27. Trace letters in spices
This one combines touch, smell, and sight. It gives you an opportunity to talk about what we use spices for as well. Put the bottle in front of a child and have them write the spice name in the spice to make things a bit more challenging.
28. Study a letter of the week
Many pre-K and kindergarten classes do a letter of the week, and for good reason. Teaching instant recognition of letters and practicing writing them is so important for learning to read. Doing alphabet activities for one letter each week reinforces knowledge and recollection.
29. Do the yoga alphabet
Show kids this video and take the time to learn each yoga pose. Connecting the mind and the body is great for learning.
30. Sing songs about the alphabet
Everyone loves to sing The Alphabet Song, but did you know there are lots of other songs to sing that can help you remember the alphabet? Try out this Sesame Street favorite.
31. Draw pictures from letters
Using letters as a starting point, teach kids how to draw. If this is too difficult at first, just write a letter and then draw a picture around the letter.
32. Highlight letters on a page
Print a page of text or grab your favorite magazine and a highlighter. Ask kids to highlight as many of one letter as they can find. This is also great for sight word recognition. Here’s a freebie from The Inspired Apple to get you started.

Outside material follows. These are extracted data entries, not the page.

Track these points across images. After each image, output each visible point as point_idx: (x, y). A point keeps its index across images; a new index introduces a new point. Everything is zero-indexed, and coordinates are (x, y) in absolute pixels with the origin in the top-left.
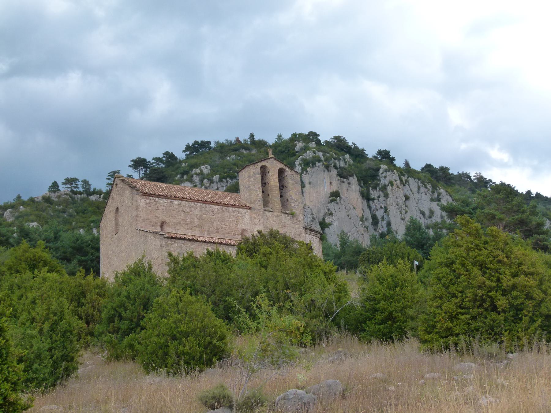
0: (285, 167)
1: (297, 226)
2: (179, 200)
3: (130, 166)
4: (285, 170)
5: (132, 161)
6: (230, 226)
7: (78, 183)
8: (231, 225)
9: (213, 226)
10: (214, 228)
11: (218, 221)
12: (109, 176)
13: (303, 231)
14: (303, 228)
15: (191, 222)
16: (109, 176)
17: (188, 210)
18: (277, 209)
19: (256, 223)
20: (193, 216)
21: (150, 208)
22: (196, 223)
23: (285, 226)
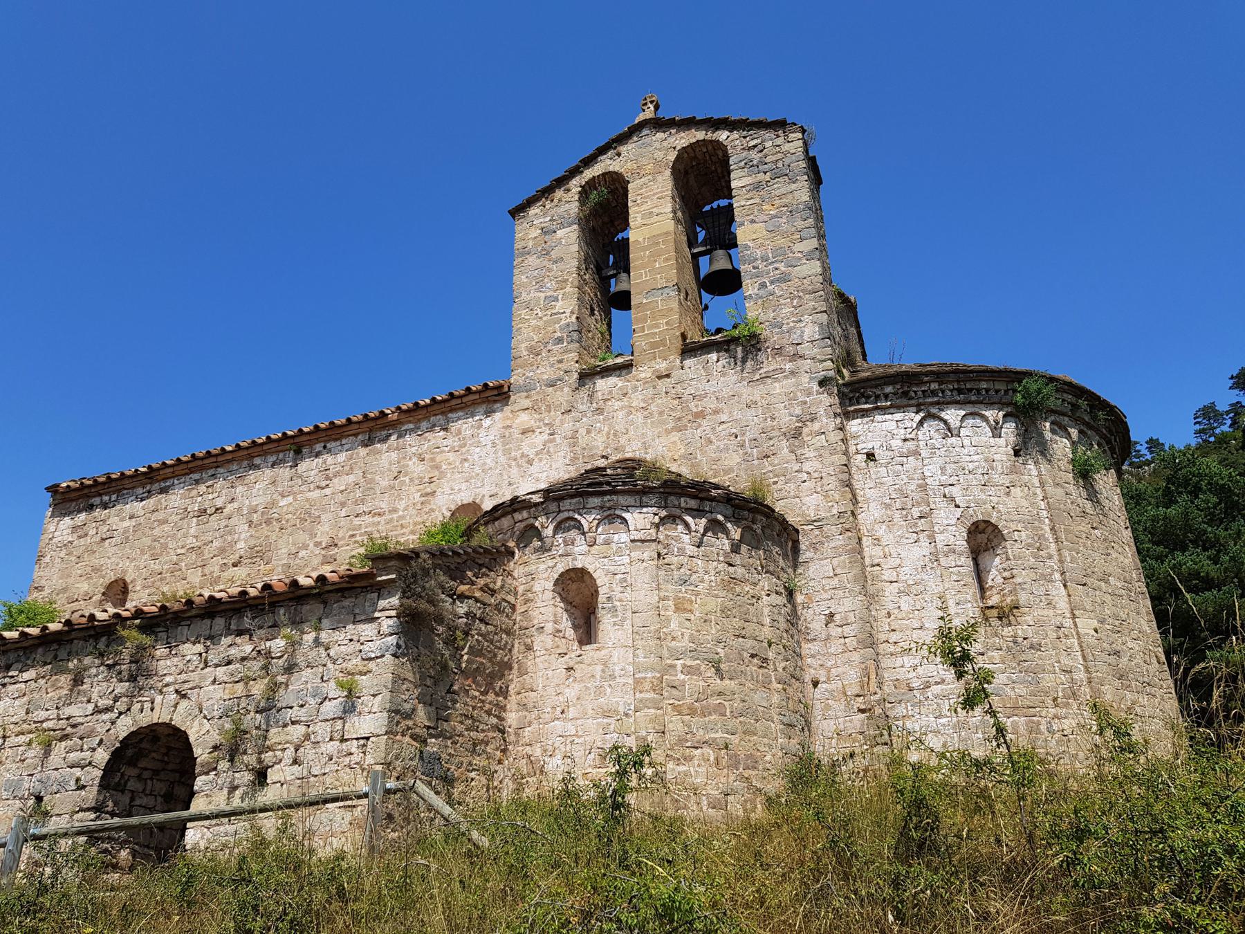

33. Do-a-Dot letter tracing
These fruit-scented dot markers you can buy on Amazon make tracing letters more fun and help kids with directionality and remembering how to write and recognize letters.
34. Play letter slap
Make two sets of index cards with all the letters on them (52 cards in all). Shuffle the cards together and deal them so each kid holds 26 cards. Together each player takes their top card and turns it upright. The player with the letter closest to A wins the hand and takes the card. If two of the same letter are played, the players slap the card. The one on the bottom of the slip wins the hand. The game ends when one player holds all the cards.
35. Match plastic egg letters
Surely you have some plastic Easter eggs hanging around your attic. Use a Sharpie or letter stickers to put an uppercase letter on one half and a lowercase letter on the other. Then separate the two and throw them all in a basket. Kids pull them out and match them up. Tip: Add difficulty by not coordinating the colors.
36. Create loose-part letters
Loose parts are exactly what they sound like—a collection of loose materials or objects. These can be small pebbles, bottle caps, random LEGO bricks, seeds, keys—anything. Draw big letters on a piece of paper and have kids line up loose parts to make the letter.
Recognizing letters is a fundamental part of learning how to read. Without it, children struggle to learn letter sounds and identify words. Beginning readers who know their alphabet have a much easier time learning to read. Making alphabet practice a part of every day in fun ways helps create a lifelong love for letters and words.